1. Microplastics in soils have become an important threat for terrestrial systems as they may potentially alter the geochemical/biophysical soil environment and can interact with drought. As microplastics may affect soil water content, this could exacerbate the well-known negative effects of drought on ecosystem functionality. Thus, functions including litter decomposition, soil aggregation or those related with nutrient cycling can be altered. Despite this potential interaction, we know relatively little about how microplastics, under different soil water conditions, affect ecosystem functions and multifunctionality.

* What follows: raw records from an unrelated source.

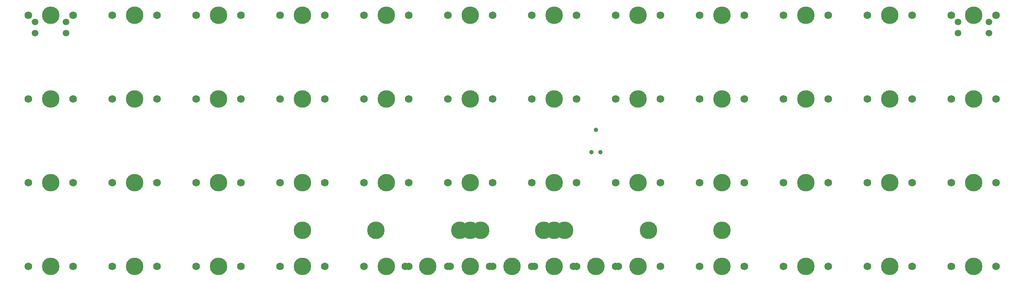
<source format=gbr>
%TF.GenerationSoftware,KiCad,Pcbnew,7.0.6-7.0.6~ubuntu23.04.1*%
%TF.CreationDate,2023-08-05T22:56:31-04:00*%
%TF.ProjectId,Koneko40Ortho,4b6f6e65-6b6f-4343-904f-7274686f2e6b,rev?*%
%TF.SameCoordinates,Original*%
%TF.FileFunction,Soldermask,Top*%
%TF.FilePolarity,Negative*%
%FSLAX46Y46*%
G04 Gerber Fmt 4.6, Leading zero omitted, Abs format (unit mm)*
G04 Created by KiCad (PCBNEW 7.0.6-7.0.6~ubuntu23.04.1) date 2023-08-05 22:56:31*
%MOMM*%
%LPD*%
G01*
G04 APERTURE LIST*
%ADD10C,1.750000*%
%ADD11C,3.987800*%
%ADD12C,1.500000*%
%ADD13C,0.990600*%
G04 APERTURE END LIST*
D10*
%TO.C,SW32*%
X175577500Y-75009375D03*
D11*
X180657500Y-75009375D03*
D10*
X185737500Y-75009375D03*
%TD*%
%TO.C,SW39*%
X80327500Y-94059375D03*
D11*
X85407500Y-94059375D03*
D10*
X90487500Y-94059375D03*
%TD*%
D11*
%TO.C,S2*%
X199707500Y-85804375D03*
X104457500Y-85804375D03*
%TD*%
D10*
%TO.C,SW16*%
X99377500Y-55959375D03*
D11*
X104457500Y-55959375D03*
D10*
X109537500Y-55959375D03*
%TD*%
%TO.C,SW44*%
X175577500Y-94059375D03*
D11*
X180657500Y-94059375D03*
D10*
X185737500Y-94059375D03*
%TD*%
%TO.C,SW11*%
X232727500Y-36909375D03*
D11*
X237807500Y-36909375D03*
D10*
X242887500Y-36909375D03*
%TD*%
D11*
%TO.C,SW53*%
X256857500Y-36909375D03*
D12*
X260357500Y-40909375D03*
X260357500Y-38409375D03*
X253357500Y-38409375D03*
X253357500Y-40909375D03*
%TD*%
D10*
%TO.C,SW8*%
X175577500Y-36909375D03*
D11*
X180657500Y-36909375D03*
D10*
X185737500Y-36909375D03*
%TD*%
%TO.C,SW51*%
X166052500Y-94059375D03*
D11*
X171132500Y-94059375D03*
D10*
X176212500Y-94059375D03*
%TD*%
%TO.C,SW22*%
X213677500Y-55959375D03*
D11*
X218757500Y-55959375D03*
D10*
X223837500Y-55959375D03*
%TD*%
%TO.C,SW28*%
X99377500Y-75009375D03*
D11*
X104457500Y-75009375D03*
D10*
X109537500Y-75009375D03*
%TD*%
%TO.C,SW47*%
X232727500Y-94059375D03*
D11*
X237807500Y-94059375D03*
D10*
X242887500Y-94059375D03*
%TD*%
%TO.C,SW46*%
X213677500Y-94059375D03*
D11*
X218757500Y-94059375D03*
D10*
X223837500Y-94059375D03*
%TD*%
D11*
%TO.C,S1*%
X163988750Y-85804375D03*
X140176250Y-85804375D03*
%TD*%
D10*
%TO.C,SW43*%
X156527500Y-94059375D03*
D11*
X161607500Y-94059375D03*
D10*
X166687500Y-94059375D03*
%TD*%
%TO.C,SW10*%
X213677500Y-36909375D03*
D11*
X218757500Y-36909375D03*
D10*
X223837500Y-36909375D03*
%TD*%
D11*
%TO.C,S3*%
X142557500Y-85804375D03*
X104457500Y-85804375D03*
%TD*%
D10*
%TO.C,SW34*%
X213677500Y-75009375D03*
D11*
X218757500Y-75009375D03*
D10*
X223837500Y-75009375D03*
%TD*%
%TO.C,SW29*%
X118427500Y-75009375D03*
D11*
X123507500Y-75009375D03*
D10*
X128587500Y-75009375D03*
%TD*%
%TO.C,SW19*%
X156527500Y-55959375D03*
D11*
X161607500Y-55959375D03*
D10*
X166687500Y-55959375D03*
%TD*%
%TO.C,SW4*%
X99377500Y-36909375D03*
D11*
X104457500Y-36909375D03*
D10*
X109537500Y-36909375D03*
%TD*%
%TO.C,SW49*%
X127881875Y-94059375D03*
D11*
X132961875Y-94059375D03*
D10*
X138041875Y-94059375D03*
%TD*%
%TO.C,SW45*%
X194627500Y-94059375D03*
D11*
X199707500Y-94059375D03*
D10*
X204787500Y-94059375D03*
%TD*%
%TO.C,SW9*%
X194627500Y-36909375D03*
D11*
X199707500Y-36909375D03*
D10*
X204787500Y-36909375D03*
%TD*%
D11*
%TO.C,S4*%
X199707500Y-85804375D03*
X161607500Y-85804375D03*
%TD*%
D10*
%TO.C,SW1*%
X42227500Y-36909375D03*
D11*
X47307500Y-36909375D03*
D10*
X52387500Y-36909375D03*
%TD*%
%TO.C,SW36*%
X251777500Y-75009375D03*
D11*
X256857500Y-75009375D03*
D10*
X261937500Y-75009375D03*
%TD*%
%TO.C,SW33*%
X194627500Y-75009375D03*
D11*
X199707500Y-75009375D03*
D10*
X204787500Y-75009375D03*
%TD*%
%TO.C,SW3*%
X80327500Y-36909375D03*
D11*
X85407500Y-36909375D03*
D10*
X90487500Y-36909375D03*
%TD*%
%TO.C,SW27*%
X80327500Y-75009375D03*
D11*
X85407500Y-75009375D03*
D10*
X90487500Y-75009375D03*
%TD*%
%TO.C,SW12*%
X251777500Y-36909375D03*
D11*
X256857500Y-36909375D03*
D10*
X261937500Y-36909375D03*
%TD*%
%TO.C,SW48*%
X251777500Y-94059375D03*
D11*
X256857500Y-94059375D03*
D10*
X261937500Y-94059375D03*
%TD*%
%TO.C,SW35*%
X232727500Y-75009375D03*
D11*
X237807500Y-75009375D03*
D10*
X242887500Y-75009375D03*
%TD*%
%TO.C,SW13*%
X42227500Y-55959375D03*
D11*
X47307500Y-55959375D03*
D10*
X52387500Y-55959375D03*
%TD*%
%TO.C,SW38*%
X61277500Y-94059375D03*
D11*
X66357500Y-94059375D03*
D10*
X71437500Y-94059375D03*
%TD*%
%TO.C,SW31*%
X156527500Y-75009375D03*
D11*
X161607500Y-75009375D03*
D10*
X166687500Y-75009375D03*
%TD*%
%TO.C,SW50*%
X147002500Y-94059375D03*
D11*
X152082500Y-94059375D03*
D10*
X157162500Y-94059375D03*
%TD*%
%TO.C,SW23*%
X232727500Y-55959375D03*
D11*
X237807500Y-55959375D03*
D10*
X242887500Y-55959375D03*
%TD*%
%TO.C,SW17*%
X118427500Y-55959375D03*
D11*
X123507500Y-55959375D03*
D10*
X128587500Y-55959375D03*
%TD*%
%TO.C,SW25*%
X42227500Y-75009375D03*
D11*
X47307500Y-75009375D03*
D10*
X52387500Y-75009375D03*
%TD*%
D11*
%TO.C,S6*%
X183038750Y-85804375D03*
X159226250Y-85804375D03*
%TD*%
D10*
%TO.C,SW5*%
X118427500Y-36909375D03*
D11*
X123507500Y-36909375D03*
D10*
X128587500Y-36909375D03*
%TD*%
D11*
%TO.C,SW52*%
X47307500Y-36909375D03*
D12*
X50807500Y-40909375D03*
X50807500Y-38409375D03*
X43807500Y-38409375D03*
X43807500Y-40909375D03*
%TD*%
D10*
%TO.C,SW7*%
X156527500Y-36909375D03*
D11*
X161607500Y-36909375D03*
D10*
X166687500Y-36909375D03*
%TD*%
%TO.C,SW30*%
X137477500Y-75009375D03*
D11*
X142557500Y-75009375D03*
D10*
X147637500Y-75009375D03*
%TD*%
%TO.C,SW2*%
X61277500Y-36909375D03*
D11*
X66357500Y-36909375D03*
D10*
X71437500Y-36909375D03*
%TD*%
%TO.C,SW42*%
X137477500Y-94059375D03*
D11*
X142557500Y-94059375D03*
D10*
X147637500Y-94059375D03*
%TD*%
%TO.C,SW15*%
X80327500Y-55959375D03*
D11*
X85407500Y-55959375D03*
D10*
X90487500Y-55959375D03*
%TD*%
%TO.C,SW24*%
X251777500Y-55959375D03*
D11*
X256857500Y-55959375D03*
D10*
X261937500Y-55959375D03*
%TD*%
%TO.C,SW18*%
X137477500Y-55959375D03*
D11*
X142557500Y-55959375D03*
D10*
X147637500Y-55959375D03*
%TD*%
%TO.C,SW21*%
X194627500Y-55959375D03*
D11*
X199707500Y-55959375D03*
D10*
X204787500Y-55959375D03*
%TD*%
%TO.C,SW40*%
X99377500Y-94059375D03*
D11*
X104457500Y-94059375D03*
D10*
X109537500Y-94059375D03*
%TD*%
%TO.C,SW26*%
X61277500Y-75009375D03*
D11*
X66357500Y-75009375D03*
D10*
X71437500Y-75009375D03*
%TD*%
%TO.C,SW41*%
X118427500Y-94059375D03*
D11*
X123507500Y-94059375D03*
D10*
X128587500Y-94059375D03*
%TD*%
%TO.C,SW37*%
X42227500Y-94059375D03*
D11*
X47307500Y-94059375D03*
D10*
X52387500Y-94059375D03*
%TD*%
%TO.C,SW20*%
X175577500Y-55959375D03*
D11*
X180657500Y-55959375D03*
D10*
X185737500Y-55959375D03*
%TD*%
%TO.C,SW6*%
X137477500Y-36909375D03*
D11*
X142557500Y-36909375D03*
D10*
X147637500Y-36909375D03*
%TD*%
%TO.C,SW14*%
X61277500Y-55959375D03*
D11*
X66357500Y-55959375D03*
D10*
X71437500Y-55959375D03*
%TD*%
D11*
%TO.C,S5*%
X144938750Y-85804375D03*
X121126250Y-85804375D03*
%TD*%
D13*
%TO.C,J2*%
X171132500Y-62944375D03*
X172148500Y-68024375D03*
X170116500Y-68024375D03*
%TD*%
M02*

</source>
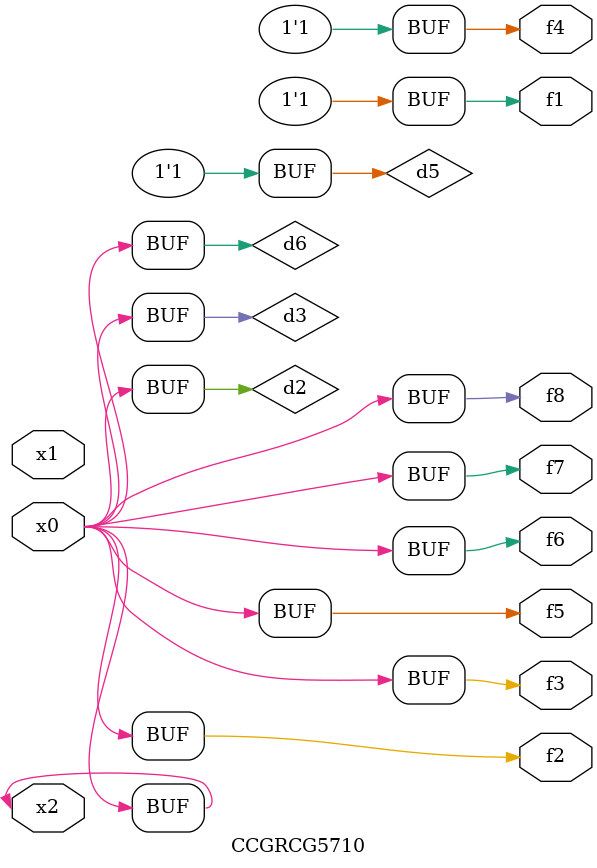
<source format=v>
module CCGRCG5710(
	input x0, x1, x2,
	output f1, f2, f3, f4, f5, f6, f7, f8
);

	wire d1, d2, d3, d4, d5, d6;

	xnor (d1, x2);
	buf (d2, x0, x2);
	and (d3, x0);
	xnor (d4, x1, x2);
	nand (d5, d1, d3);
	buf (d6, d2, d3);
	assign f1 = d5;
	assign f2 = d6;
	assign f3 = d6;
	assign f4 = d5;
	assign f5 = d6;
	assign f6 = d6;
	assign f7 = d6;
	assign f8 = d6;
endmodule

</source>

2. To address this gap, we performed an experiment using grassland plant communities growing in microcosms. Microplastic fibres (absent, present) and soil water conditions (well-watered, drought) were applied in a fully factorial design. At harvest, we measured soil ecosystem functions related to nutrient cycling (beta-glucosaminidase, beta-D-cellobiosidase, phosphatase, beta-glucosidase enzymes), respiration, nutrient retention, pH, litter decomposition and soil aggregation (water stable aggregates). As terrestrial systems provide these functions simultaneously, we also assessed ecosystem multifunctionality, an index that encompasses the array of ecosystem functions measured here.
3. We found that the interaction between microplastic fibres and drought affected ecosystem functions and multifunctionality. Drought had negatively affected nutrient cycling by decreasing enzymatic activities by up to similar to 39%, while microplastics increased soil aggregation by similar to 18%, soil pH by similar to 4% and nutrient retention by up to similar to 70% by diminishing nutrient leaching. Microplastic fibres also impacted soil enzymes, respiration and ecosystem multifunctionality, but importantly, the direction of these effects depended on soil water status. That is, under well-watered conditions, these functions decreased with microplastic fibres by up to similar to 34% while under drought they had similar values irrespective of the microplastic presence, or tended to increase with microplastics. Litter decomposition had a contrary pattern increasing with microplastics by similar to 6% under well-watered conditions while decreasing to a similar percentage under drought.
4. Synthesis and applications. Single ecosystem functions can be positively or negatively affected by microplastics fibres depending on soil water status. However, our results suggest that microplastic fibres may cause negative effects on ecosystem soil multifunctionality of a similar magnitude as drought. Thus, strategies to counteract this new global change factor are necessary.